Sadhika Malladi (Princeton)- Deep Learning Theory in the Age of Generative AI
Abstract: Large neural networks, like language models (LMs), have demonstrated remarkable success in executing complex tasks, but little is understood about why these models work and how various design choices affect model behavior. Performing thorough empirical ablations to understand modern-day training paradigms is generally computationally infeasible, underscoring the need for theory-driven insights and improvements. However, traditional theoretical analysis of deep networks usually requires restrictive assumptions that are far from practical settings.

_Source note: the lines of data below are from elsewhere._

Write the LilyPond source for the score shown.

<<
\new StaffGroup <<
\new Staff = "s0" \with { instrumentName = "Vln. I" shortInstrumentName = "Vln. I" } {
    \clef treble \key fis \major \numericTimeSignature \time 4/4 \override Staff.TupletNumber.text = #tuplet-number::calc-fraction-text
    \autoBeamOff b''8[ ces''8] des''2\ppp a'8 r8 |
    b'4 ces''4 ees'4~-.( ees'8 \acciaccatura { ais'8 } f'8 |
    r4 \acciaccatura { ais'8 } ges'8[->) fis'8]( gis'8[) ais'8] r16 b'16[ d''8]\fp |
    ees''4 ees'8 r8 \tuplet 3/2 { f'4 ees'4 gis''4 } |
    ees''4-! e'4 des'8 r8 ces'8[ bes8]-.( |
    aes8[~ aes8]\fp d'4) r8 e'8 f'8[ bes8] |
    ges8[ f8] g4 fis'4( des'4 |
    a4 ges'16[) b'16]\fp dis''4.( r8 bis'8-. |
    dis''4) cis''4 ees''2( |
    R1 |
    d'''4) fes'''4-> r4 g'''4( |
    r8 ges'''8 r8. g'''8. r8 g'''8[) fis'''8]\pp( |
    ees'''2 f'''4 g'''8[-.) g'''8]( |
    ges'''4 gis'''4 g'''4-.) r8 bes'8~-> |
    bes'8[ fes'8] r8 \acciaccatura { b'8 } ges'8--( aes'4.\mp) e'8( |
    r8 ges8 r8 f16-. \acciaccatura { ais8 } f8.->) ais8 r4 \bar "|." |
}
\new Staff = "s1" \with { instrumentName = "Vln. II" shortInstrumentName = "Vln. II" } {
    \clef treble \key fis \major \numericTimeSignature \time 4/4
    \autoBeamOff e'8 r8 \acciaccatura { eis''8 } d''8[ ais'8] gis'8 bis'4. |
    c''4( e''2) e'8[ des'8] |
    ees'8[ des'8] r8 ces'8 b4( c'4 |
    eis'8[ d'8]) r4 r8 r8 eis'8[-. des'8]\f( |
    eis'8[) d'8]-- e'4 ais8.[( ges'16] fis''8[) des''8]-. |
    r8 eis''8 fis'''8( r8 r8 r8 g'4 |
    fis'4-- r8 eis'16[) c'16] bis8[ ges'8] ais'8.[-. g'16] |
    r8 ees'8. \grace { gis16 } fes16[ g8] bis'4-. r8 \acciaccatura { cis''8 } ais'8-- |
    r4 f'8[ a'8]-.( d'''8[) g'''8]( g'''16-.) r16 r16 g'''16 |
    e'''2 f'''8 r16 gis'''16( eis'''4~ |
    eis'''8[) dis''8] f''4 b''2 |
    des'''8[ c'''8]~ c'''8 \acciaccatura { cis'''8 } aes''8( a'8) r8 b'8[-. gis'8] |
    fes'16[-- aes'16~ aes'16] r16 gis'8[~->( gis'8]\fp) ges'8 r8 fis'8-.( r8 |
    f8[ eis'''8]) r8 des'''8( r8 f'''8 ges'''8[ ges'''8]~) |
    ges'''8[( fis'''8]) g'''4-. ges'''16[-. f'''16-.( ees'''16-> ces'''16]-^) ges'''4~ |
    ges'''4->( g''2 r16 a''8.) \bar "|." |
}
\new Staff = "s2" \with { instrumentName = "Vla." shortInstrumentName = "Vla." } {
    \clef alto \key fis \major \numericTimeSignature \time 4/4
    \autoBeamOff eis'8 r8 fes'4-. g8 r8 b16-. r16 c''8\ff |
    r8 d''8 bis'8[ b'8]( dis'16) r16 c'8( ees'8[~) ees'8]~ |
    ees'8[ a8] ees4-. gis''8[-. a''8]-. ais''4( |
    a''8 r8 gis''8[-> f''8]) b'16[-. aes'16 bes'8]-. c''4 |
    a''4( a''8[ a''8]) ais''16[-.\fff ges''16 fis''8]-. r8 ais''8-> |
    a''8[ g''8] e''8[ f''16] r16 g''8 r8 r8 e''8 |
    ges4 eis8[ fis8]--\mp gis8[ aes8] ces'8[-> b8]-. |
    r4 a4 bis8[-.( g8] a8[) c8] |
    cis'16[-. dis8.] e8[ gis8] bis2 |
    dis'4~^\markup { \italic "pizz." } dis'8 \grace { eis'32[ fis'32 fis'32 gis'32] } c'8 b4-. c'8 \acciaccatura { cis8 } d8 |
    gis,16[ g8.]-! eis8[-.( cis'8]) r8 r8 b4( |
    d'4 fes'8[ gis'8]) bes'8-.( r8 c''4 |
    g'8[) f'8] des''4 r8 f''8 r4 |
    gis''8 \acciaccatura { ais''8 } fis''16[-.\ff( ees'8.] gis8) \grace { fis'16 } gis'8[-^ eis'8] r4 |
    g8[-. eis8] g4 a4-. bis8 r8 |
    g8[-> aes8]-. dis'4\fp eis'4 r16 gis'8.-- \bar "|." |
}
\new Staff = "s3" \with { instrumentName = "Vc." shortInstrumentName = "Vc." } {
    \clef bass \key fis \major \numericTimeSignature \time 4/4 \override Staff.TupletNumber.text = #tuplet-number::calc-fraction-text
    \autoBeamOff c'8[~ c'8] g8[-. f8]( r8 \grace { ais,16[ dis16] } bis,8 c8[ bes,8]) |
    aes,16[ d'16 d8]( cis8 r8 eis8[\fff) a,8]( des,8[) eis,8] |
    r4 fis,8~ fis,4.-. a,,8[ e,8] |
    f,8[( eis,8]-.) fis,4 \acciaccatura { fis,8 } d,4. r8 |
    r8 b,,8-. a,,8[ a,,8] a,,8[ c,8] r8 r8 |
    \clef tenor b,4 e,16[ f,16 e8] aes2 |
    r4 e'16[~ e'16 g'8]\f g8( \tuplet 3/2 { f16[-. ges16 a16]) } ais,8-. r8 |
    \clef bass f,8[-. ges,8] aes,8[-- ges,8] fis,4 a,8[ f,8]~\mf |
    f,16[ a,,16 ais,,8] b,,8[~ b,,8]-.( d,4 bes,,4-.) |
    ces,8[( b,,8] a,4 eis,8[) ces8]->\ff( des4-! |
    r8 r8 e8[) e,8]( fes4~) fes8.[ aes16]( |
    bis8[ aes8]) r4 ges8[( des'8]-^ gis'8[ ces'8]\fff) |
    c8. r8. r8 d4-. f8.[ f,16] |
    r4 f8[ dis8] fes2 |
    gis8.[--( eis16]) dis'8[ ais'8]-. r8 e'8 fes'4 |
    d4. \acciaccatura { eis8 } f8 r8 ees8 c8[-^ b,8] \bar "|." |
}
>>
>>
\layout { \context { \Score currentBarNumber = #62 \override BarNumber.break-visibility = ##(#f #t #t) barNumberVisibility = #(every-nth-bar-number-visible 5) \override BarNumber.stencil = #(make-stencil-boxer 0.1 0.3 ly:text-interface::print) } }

In this talk, I will present flexible yet rigorous theoretical frameworks for understanding LM pre-training and fine-tuning, along with their algorithmic implications. For fine-tuning, I propose a formal understanding of fine-tuning that motivates the design of MeZO, a zeroth-order optimizer that reduces memory consumption by up to 12x while preserving performance. I will also discuss recent work exposing surprising failure modes of preference learning, a specialized form of fine-tuning used to steer LMs to exhibit desired behaviors. In the pre-training regime, I use stochastic differential equations (SDEs) to design principled and efficient hyperparameter selection algorithms for highly distributed training settings. I will conclude by exploring promising directions for co-developing deep learning theory and practice.
Speakers
Sadhika Malladi
Sadhika Malladi is a final-year PhD student in Computer Science at Princeton University advised by Sanjeev Arora. Her research advances deep learning theory to capture modern-day training settings, yielding practical training improvements and meaningful insights into model behavior. She has co-organized multiple workshops, including Mathematical and Empirical Understanding of Foundation Models at ICLR 2024 and Mathematics for Modern Machine Learning (M3L) at NeurIPS 2024. She was named a 2025 Siebel Scholar.